Reporter: All right, any signs of the thing that you say is not the bomb?

  Air Force Spokesman: If you put it that way, I can tell you that there is no sign of the thing that is not the bomb….

  Even the Spanish reporters, no strangers to official secrecy, were impressed. They started calling Air Force spokesman Barnett Young “Señor No Comment.”

  The information vacuum quickly filled with misinformation and propaganda. London papers reported that Palomares had been sealed off and evacuated. The Sydney Sun ran a story under the headline “Death Rain from an H-Bomb.” Radio España Independiente (REI), the Spanish-language Communist radio station, leapt in with both feet. Almost every day, beginning on the day of the accident, REI broadcast news of Palomares. This was no small achievement, given that it usually had no actual news to report. Sometimes the coverage simply reminded listeners that a nuclear bomb was missing and called, vehemently, for the Yankee imperialists to get out of Spain and Vietnam.

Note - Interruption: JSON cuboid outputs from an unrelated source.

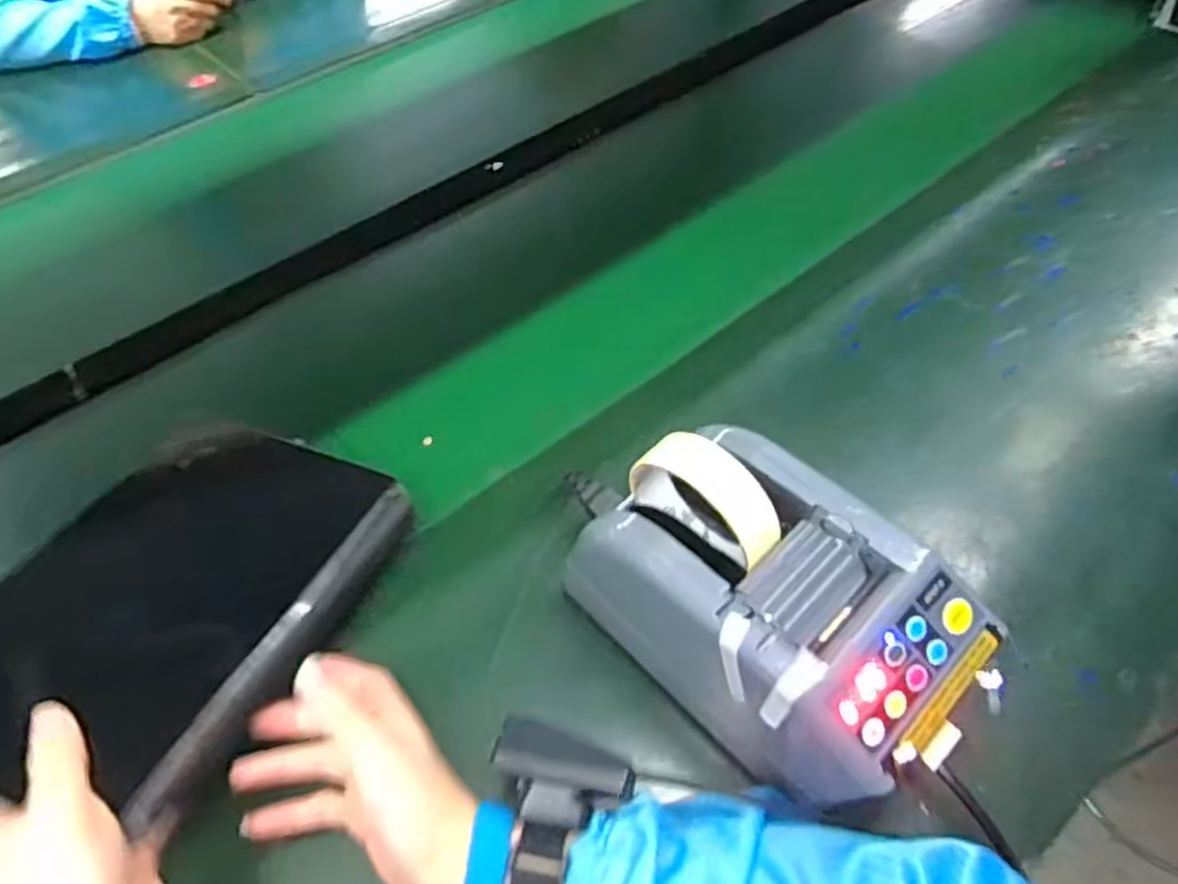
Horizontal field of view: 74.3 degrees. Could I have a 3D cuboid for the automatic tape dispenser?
[{"bbox_3d":[0.094,0.089,0.425,0.113,0.147,0.212,-38,60,-23],"label":"automatic tape dispenser"}]

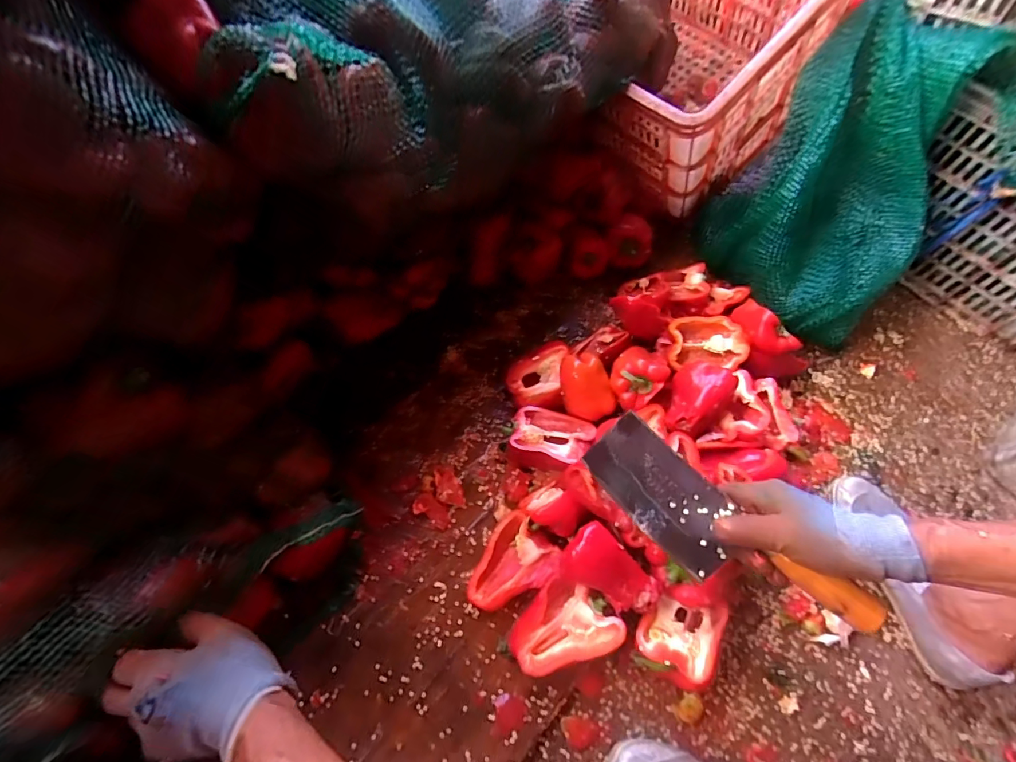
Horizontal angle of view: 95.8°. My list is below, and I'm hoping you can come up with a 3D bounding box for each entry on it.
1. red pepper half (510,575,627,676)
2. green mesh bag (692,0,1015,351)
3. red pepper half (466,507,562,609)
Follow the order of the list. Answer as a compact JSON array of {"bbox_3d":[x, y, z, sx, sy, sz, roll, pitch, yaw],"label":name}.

  But sometimes reports carried lengthy features, such as poems and songs sent in by listeners, interviews with authorities on radiation, and surveys of local farmers. (All of whom, of course, wanted the Yankee imperialists to get out of Spain and Vietnam.) The REI stories, reporting mass hysteria and poisoned produce, sounded shrill and absurd to many.

  But in the absence of real information, they held power and resonance. Palomares was fertile ground for propaganda. Many of the villagers were illiterate, and the Americans told them little. For many of them, news came from gossip, and gossip often started with the radio. The radio said that the bombs had contaminated Almería with dangerous radiation, and the Americans offered little information to counter that. In fact, some Americans were walking around in masks, gloves, and sterile suits, talking about radioactivity and alpha particles. No wonder many of the villagers soon became worried.